◆ **TASK DESCRIPTION**: Give back the full listing verbatim, apart from its images.

◆ **SUPPLIED RECORDS**:
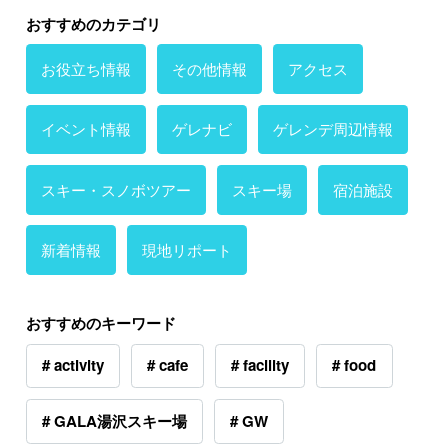
おすすめのカテゴリ
お役立ち情報
その他情報
アクセス
イベント情報
ゲレナビ
ゲレンデ周辺情報
スキー・スノボツアー
スキー場
宿泊施設
新着情報
現地リポート
おすすめのキーワード
# activity
# cafe
# facility
# food
# GALA湯沢スキー場
# GW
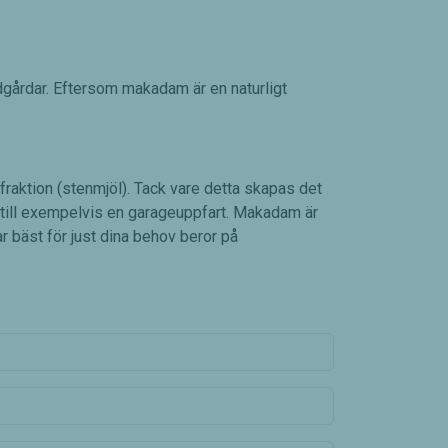
ädgårdar. Eftersom makadam är en naturligt
fraktion (stenmjöl). Tack vare detta skapas det
ag till exempelvis en garageuppfart. Makadam är
ar bäst för just dina behov beror på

◆ **EXERCISE OUTPUT**:
おすすめのカテゴリ
お役立ち情報
その他情報
アクセス
イベント情報
ゲレナビ
ゲレンデ周辺情報
スキー・スノボツアー
スキー場
宿泊施設
新着情報
現地リポート
おすすめのキーワード
# activity
# cafe
# facility
# food
# GALA湯沢スキー場
# GW
ädgårdar. Eftersom makadam är en naturligt
fraktion (stenmjöl). Tack vare detta skapas det
ag till exempelvis en garageuppfart. Makadam är
ar bäst för just dina behov beror på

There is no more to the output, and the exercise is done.